Scholz était déjà apparu à deux reprises jeudi soir, avant et après l’atterrissage. A ces deux occasions, il a souligné combien « difficile » la décision de livrer Krasikov, dit « Le tueur du Tiergarten ». Le tueur à gages russe purgeait une peine d’emprisonnement à perpétuité en Allemagne pour avoir tué un opposant géorgien-tchétchène en plein jour et au cœur de la capitale allemande. L’affaire, survenue en 2019, a ébranlé l’opinion publique allemande et porté un coup dur aux relations entre Berlin et Moscou.

La remise d’un homme reconnu coupable de meurtre, dont Poutine a désormais reconnu qu’il était son agent, est sans précédent. Cela nécessiterait soit une grâce, de la part du président Frank-Walter Steinmeier, soit des garanties qu’il purgera sa peine dans le pays où il sera remis, a rappelé l’experte en justice de la télévision publique ZDF, Sarah Tacke. La première était impensable pour une personne reconnue coupable de meurtre sur le territoire allemand. La seconde n’arrivera pas, puisque pour Poutine, il est un patriote.

Pièce clé pour Poutine

La reddition de Krasikov était essentielle pour Poutine. Son nom était déjà évoqué lorsqu’on envisageait un échange de prisonniers incluant le chef de l’opposition Alekséi Navalny, jusqu’à ce que celui-ci soit retrouvé mort dans la colonie pénitentiaire de l’Arctique en février dernier. Les médias allemands préviennent que cette reddition pourrait « encourager » les arrestations arbitraires en Russie et à des fins politiques. Mais il est aussi reconnu que sans le tueur à gages, il n’y aurait pas eu d’échange qualifié d’historique par toutes les parties.

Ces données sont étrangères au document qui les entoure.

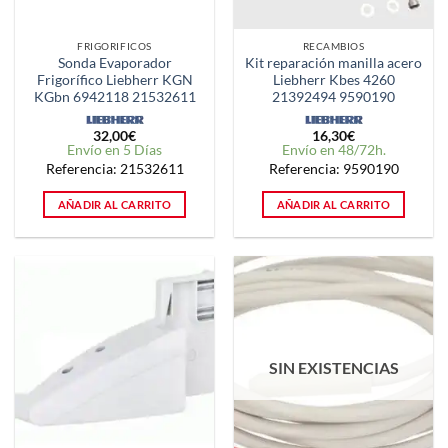
FRIGORIFICOS
RECAMBIOS
Sonda Evaporador
Kit reparación manilla acero
Frigorífico Liebherr KGN
Liebherr Kbes 4260
KGbn 6942118 21532611
21392494 9590190
32,00
€
16,30
€
Envío en 5 Días
Envío en 48/72h.
Referencia: 21532611
Referencia: 9590190
AÑADIR AL CARRITO
AÑADIR AL CARRITO
SIN EXISTENCIAS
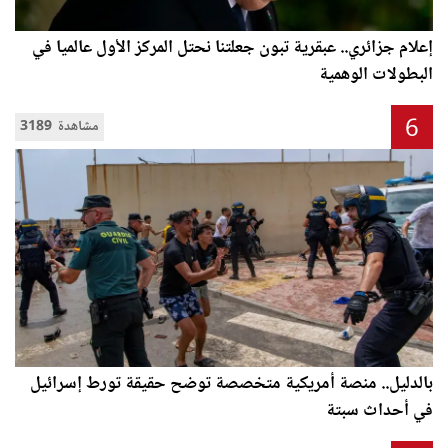
إعلام جزائري.. عبقرية تبون جعلتنا نحتل المركز الأول عالميا في
البطولات الوهمية
6
3189 مشاهدة
بالدليل.. منصة أمريكية متخصصة توضح حقيقة تورط إسرائيل
في أحداث سبتة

Le prix risque d’être élevé pour Scholz. La chancelière l’a justifié en raisons humanitaires et en solidarité avec les États-Unis. Biden a exprimé sa gratitude à Berlin, tandis qu’en Allemagne, il existe un consensus parmi les alliés de son gouvernement – sociaux-démocrates, verts et libéraux – sur le fait que sauver des vies en danger dépendait de cette décision « difficile ». A côté des Occidentaux libérés se trouvent les Allemands Rico Krieger, condamné à mort à Minsk.

Scholz a obtenu le consensus de sa coalition et l’intervention de son ministre de la Justice, le libéral Marco Buschmann. Il a également soulevé la question auprès de l’opposition conservatrice, première force en termes d’intentions de vote. L’opération était prévue depuis des mois. Mais, selon ‘Bild’, personne n’a informé les proches de la victime de Krasikov d’elleZelimjan Jangoshvili.

La bonne séparation des pouvoirs

Au-delà de ce qu’assure ce journal sensationnel, ce qui fait l’unanimité entre les principaux médias du pays, c’est que la livraison a été effectuée contre l’avis du parquet général. Le gouvernement Scholz, et plus particulièrement le ministère de la Justice, a obligé le ministère public à articuler les mécanismes précis de remise du condamné. Autrement dit, des pressions politiques ont été exercées sur le pouvoir judiciaire. La « créativité » a été choisie dans la recherche d’une solution, selon les mots de l’expert de la télévision Take, en attendant de préciser dans quelle mesure le précepte de la séparation des pouvoirs a été forcé.